-- DATA TO EXAMINE --
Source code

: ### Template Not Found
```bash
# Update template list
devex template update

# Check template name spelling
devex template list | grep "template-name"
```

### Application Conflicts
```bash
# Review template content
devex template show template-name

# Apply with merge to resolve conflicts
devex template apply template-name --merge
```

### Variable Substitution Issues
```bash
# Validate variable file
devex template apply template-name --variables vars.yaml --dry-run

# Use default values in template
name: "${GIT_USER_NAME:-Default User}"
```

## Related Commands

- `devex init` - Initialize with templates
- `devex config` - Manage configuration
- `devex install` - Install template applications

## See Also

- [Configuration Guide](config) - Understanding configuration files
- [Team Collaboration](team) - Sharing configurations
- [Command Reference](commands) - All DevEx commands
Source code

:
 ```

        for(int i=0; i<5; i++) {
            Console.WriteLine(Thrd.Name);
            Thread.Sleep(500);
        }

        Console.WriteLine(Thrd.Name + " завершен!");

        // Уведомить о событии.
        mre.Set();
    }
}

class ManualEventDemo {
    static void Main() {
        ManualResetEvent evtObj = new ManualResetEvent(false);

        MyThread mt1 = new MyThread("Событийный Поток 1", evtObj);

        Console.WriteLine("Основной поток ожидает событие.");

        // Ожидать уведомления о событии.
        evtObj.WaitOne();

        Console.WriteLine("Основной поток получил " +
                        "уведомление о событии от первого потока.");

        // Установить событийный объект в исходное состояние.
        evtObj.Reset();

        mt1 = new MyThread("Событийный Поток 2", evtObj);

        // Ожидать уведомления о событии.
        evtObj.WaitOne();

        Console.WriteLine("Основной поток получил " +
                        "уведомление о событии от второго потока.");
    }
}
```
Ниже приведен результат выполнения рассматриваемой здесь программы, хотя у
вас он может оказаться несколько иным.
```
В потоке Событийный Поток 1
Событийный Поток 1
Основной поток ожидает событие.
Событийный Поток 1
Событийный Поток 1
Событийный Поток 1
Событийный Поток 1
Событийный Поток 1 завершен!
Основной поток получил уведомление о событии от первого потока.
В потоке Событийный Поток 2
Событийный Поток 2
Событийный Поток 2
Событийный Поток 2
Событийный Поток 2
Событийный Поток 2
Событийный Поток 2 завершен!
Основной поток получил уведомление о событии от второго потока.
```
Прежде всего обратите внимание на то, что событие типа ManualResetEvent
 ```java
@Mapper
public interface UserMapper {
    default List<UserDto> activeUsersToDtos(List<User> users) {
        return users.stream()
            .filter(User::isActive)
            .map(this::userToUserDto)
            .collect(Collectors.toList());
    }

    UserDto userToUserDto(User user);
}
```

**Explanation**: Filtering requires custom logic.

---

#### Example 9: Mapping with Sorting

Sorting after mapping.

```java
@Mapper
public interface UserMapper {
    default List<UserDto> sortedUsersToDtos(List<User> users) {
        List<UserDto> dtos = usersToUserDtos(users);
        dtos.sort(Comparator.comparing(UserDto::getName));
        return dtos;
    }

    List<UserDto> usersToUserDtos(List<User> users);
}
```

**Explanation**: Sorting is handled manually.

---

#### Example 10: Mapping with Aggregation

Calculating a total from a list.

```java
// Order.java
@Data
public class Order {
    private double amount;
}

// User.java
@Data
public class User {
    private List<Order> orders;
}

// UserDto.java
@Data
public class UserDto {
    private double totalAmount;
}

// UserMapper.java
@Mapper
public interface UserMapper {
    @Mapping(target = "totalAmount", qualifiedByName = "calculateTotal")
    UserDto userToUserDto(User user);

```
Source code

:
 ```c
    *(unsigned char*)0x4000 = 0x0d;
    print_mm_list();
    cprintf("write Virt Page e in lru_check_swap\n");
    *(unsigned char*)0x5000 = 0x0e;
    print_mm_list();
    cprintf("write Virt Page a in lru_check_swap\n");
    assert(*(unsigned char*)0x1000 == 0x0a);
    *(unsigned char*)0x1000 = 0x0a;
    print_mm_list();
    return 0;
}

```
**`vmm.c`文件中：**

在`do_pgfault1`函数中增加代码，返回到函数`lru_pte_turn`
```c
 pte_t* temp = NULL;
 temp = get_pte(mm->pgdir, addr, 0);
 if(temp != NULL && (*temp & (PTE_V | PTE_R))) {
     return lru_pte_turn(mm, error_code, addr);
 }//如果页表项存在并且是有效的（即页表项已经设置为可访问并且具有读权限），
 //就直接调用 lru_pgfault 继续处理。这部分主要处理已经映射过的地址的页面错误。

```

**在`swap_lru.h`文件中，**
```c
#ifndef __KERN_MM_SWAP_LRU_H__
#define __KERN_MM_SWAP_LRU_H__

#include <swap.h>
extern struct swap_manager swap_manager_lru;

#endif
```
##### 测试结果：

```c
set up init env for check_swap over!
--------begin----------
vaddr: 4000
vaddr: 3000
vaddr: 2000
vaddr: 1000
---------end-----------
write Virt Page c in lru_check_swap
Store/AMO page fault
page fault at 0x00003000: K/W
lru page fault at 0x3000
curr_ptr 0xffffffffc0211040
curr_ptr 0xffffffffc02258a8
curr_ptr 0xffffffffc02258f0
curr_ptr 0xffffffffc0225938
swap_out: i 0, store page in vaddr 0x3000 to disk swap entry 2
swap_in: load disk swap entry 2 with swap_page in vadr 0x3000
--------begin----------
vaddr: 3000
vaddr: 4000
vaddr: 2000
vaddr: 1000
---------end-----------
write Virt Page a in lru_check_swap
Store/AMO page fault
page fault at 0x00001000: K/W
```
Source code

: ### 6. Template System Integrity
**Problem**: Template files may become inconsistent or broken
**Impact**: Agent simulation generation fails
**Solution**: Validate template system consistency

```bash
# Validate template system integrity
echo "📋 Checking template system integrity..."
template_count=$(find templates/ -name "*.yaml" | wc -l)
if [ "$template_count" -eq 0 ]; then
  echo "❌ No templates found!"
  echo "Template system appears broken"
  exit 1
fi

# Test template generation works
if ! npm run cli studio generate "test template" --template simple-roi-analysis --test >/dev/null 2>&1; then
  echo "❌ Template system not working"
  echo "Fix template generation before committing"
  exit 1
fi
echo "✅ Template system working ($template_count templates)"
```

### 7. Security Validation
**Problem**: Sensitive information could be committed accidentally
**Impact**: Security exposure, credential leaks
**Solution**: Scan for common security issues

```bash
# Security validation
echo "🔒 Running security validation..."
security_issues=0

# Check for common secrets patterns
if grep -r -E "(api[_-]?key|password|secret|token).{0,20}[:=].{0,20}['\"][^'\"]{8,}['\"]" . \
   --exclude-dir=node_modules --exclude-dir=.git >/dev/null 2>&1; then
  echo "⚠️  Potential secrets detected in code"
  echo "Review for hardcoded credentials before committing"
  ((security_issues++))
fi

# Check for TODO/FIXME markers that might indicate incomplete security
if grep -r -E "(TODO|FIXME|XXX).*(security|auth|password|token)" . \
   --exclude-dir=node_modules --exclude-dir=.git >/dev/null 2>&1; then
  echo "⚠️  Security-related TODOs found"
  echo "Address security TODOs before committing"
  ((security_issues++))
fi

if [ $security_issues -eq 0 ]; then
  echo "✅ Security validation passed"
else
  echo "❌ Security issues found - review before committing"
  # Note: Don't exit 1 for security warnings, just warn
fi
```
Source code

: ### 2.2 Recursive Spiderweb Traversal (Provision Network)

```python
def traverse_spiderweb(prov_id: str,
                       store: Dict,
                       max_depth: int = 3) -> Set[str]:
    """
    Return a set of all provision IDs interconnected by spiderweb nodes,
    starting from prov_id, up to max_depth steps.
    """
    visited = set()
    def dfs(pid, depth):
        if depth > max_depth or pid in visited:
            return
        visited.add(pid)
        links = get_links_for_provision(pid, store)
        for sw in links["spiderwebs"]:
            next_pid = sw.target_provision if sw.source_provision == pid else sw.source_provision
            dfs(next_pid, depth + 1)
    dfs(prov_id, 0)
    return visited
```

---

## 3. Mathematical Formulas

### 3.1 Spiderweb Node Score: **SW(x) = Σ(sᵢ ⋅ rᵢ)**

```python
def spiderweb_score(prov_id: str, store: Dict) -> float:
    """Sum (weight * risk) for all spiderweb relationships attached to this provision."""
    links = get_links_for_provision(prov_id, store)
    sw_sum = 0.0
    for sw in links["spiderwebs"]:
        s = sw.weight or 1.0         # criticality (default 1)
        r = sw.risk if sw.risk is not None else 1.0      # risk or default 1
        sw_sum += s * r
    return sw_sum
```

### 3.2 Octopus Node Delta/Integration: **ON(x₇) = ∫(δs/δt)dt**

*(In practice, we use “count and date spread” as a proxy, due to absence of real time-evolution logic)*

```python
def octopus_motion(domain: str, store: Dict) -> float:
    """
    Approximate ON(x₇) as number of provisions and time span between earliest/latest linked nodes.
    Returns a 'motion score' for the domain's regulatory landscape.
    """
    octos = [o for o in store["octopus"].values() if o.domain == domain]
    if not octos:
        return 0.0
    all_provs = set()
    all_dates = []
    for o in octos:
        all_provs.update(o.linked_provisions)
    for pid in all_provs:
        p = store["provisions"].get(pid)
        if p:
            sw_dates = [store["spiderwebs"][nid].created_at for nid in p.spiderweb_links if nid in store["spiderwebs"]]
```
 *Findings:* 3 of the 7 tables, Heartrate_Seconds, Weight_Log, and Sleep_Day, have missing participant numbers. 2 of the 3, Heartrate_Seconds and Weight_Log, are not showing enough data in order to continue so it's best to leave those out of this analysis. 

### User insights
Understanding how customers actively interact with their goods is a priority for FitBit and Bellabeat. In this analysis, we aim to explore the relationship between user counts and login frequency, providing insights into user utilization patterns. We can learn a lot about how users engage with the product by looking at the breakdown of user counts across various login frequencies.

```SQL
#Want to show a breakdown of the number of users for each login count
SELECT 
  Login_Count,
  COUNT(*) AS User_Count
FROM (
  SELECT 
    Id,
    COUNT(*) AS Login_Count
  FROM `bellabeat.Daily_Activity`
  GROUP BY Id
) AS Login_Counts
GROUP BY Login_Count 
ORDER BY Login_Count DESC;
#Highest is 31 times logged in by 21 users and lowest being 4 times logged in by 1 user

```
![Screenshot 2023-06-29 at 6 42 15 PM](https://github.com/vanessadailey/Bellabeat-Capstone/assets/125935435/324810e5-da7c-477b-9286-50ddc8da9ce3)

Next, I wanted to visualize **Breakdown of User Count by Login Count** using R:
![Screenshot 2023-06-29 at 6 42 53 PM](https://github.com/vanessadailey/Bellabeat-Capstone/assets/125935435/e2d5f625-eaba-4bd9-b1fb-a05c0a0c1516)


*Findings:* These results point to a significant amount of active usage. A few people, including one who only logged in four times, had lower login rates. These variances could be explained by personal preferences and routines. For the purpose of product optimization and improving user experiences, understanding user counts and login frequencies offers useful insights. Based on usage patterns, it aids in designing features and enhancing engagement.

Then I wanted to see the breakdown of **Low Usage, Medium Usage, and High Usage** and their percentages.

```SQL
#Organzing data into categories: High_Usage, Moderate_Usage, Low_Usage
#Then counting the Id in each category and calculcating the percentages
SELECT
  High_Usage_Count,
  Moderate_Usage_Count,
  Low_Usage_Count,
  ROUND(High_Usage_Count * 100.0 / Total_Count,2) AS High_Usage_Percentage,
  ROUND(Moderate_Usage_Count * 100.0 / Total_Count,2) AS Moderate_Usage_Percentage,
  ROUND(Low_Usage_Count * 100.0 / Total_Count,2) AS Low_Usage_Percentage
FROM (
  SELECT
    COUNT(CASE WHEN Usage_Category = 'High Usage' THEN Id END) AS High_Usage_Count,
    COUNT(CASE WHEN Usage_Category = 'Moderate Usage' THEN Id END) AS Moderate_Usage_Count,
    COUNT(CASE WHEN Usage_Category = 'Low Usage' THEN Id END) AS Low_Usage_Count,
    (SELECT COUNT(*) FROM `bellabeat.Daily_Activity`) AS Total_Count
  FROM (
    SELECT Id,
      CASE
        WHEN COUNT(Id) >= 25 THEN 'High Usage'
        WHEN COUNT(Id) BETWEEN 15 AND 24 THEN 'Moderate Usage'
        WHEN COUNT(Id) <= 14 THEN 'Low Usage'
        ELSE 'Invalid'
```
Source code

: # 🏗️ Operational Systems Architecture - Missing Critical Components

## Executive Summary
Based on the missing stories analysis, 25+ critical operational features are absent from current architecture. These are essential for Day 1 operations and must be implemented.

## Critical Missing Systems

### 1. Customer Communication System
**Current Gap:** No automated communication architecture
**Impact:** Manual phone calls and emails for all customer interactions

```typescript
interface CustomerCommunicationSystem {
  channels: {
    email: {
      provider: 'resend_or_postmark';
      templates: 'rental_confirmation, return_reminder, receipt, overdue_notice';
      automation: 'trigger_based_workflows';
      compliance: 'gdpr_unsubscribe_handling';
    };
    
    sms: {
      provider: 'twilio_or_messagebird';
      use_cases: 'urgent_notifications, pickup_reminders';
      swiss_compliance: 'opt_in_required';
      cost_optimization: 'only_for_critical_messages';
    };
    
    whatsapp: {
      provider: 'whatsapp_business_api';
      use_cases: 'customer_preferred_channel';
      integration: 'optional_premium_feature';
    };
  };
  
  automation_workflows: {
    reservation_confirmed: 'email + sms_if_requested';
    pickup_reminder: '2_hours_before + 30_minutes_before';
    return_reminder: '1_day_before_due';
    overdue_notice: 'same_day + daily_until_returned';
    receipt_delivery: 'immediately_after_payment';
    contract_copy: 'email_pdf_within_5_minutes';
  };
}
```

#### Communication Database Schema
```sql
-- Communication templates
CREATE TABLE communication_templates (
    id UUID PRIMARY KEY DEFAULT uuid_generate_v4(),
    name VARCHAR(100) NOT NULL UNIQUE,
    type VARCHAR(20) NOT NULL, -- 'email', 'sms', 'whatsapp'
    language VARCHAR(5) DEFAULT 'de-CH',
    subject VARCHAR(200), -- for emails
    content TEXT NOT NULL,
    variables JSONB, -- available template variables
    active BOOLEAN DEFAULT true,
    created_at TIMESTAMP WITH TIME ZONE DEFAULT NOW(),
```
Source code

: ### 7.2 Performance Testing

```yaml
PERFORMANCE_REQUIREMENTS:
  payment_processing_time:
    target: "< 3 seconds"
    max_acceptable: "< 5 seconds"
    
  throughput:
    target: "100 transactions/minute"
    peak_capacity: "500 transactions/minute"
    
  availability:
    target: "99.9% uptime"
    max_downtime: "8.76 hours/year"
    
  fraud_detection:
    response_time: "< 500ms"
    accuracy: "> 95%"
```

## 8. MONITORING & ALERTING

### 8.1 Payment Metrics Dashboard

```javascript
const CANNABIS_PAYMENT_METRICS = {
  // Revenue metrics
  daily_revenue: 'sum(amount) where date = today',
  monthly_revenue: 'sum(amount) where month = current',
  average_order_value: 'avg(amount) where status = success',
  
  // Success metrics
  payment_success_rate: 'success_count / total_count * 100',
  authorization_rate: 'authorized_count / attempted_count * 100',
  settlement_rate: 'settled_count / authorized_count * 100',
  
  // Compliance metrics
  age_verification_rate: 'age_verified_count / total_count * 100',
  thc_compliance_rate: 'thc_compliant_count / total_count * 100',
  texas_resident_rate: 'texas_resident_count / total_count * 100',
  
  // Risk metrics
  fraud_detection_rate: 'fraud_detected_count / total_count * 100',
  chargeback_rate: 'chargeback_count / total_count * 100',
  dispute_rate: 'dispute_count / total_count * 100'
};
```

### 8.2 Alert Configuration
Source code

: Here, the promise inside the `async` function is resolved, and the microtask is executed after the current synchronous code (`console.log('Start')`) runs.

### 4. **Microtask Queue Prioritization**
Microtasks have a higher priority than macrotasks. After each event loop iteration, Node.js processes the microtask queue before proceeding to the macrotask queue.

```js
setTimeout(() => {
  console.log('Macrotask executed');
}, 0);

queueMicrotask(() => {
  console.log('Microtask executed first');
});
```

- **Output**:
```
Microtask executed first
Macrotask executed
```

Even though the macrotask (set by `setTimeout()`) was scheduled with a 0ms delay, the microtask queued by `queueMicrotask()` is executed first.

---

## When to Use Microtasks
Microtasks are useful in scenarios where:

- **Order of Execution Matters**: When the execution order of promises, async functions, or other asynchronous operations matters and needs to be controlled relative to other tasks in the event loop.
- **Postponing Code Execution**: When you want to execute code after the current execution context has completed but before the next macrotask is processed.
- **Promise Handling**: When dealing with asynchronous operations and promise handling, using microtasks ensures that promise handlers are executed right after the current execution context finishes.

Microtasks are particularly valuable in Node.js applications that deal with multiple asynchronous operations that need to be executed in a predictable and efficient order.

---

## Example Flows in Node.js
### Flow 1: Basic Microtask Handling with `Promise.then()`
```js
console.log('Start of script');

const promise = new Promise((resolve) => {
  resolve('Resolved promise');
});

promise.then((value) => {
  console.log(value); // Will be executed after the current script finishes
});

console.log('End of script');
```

-- AIM OF THE EXERCISE --
Go through the data above and find the lines with the word "could". Copy each of those lines.

-- FINAL ANSWER --
**Problem**: Sensitive information could be committed accidentally
*Findings:* These results point to a significant amount of active usage. A few people, including one who only logged in four times, had lower login rates. These variances could be explained by personal preferences and routines. For the purpose of product optimization and improving user experiences, understanding user counts and login frequencies offers useful insights. Based on usage patterns, it aids in designing features and enhancing engagement.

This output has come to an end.